►

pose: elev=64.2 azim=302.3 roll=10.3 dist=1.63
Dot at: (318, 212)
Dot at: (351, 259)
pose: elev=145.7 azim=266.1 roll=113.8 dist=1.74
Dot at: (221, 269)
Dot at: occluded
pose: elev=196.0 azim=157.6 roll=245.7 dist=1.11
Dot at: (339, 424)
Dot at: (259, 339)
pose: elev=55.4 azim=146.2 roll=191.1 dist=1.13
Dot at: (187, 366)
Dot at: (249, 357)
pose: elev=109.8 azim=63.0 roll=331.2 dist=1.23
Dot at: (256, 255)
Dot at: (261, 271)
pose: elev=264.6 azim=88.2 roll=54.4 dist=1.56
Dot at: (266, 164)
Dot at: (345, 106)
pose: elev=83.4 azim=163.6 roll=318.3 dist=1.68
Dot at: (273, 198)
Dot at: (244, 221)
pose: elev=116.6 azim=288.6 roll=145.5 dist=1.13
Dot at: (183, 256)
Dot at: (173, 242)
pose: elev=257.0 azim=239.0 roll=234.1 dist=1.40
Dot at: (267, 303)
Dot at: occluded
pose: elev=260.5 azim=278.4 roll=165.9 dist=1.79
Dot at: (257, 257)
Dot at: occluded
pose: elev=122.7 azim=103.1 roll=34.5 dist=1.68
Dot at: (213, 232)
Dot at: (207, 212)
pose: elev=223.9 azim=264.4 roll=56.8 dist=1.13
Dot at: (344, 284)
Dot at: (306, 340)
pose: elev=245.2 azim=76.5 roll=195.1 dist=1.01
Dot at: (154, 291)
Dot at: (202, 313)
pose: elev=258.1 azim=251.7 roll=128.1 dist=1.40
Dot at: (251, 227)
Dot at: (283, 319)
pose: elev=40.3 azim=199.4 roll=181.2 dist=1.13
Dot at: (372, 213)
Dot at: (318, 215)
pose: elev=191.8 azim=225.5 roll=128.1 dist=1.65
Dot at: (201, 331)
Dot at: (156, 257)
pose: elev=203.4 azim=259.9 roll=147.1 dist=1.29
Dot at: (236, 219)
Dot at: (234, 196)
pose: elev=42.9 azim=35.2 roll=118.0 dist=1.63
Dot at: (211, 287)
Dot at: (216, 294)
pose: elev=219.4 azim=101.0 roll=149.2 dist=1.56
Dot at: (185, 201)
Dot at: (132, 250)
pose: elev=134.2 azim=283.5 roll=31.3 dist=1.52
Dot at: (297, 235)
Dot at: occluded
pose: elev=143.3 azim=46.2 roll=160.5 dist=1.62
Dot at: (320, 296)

◄

(Set task) Copy the lines of the records word for word, beginning with the line that contains "pose: elev=219.4 azim=101.0" and continuing through the end of the records.

(Output)
pose: elev=219.4 azim=101.0 roll=149.2 dist=1.56
Dot at: (185, 201)
Dot at: (132, 250)
pose: elev=134.2 azim=283.5 roll=31.3 dist=1.52
Dot at: (297, 235)
Dot at: occluded
pose: elev=143.3 azim=46.2 roll=160.5 dist=1.62
Dot at: (320, 296)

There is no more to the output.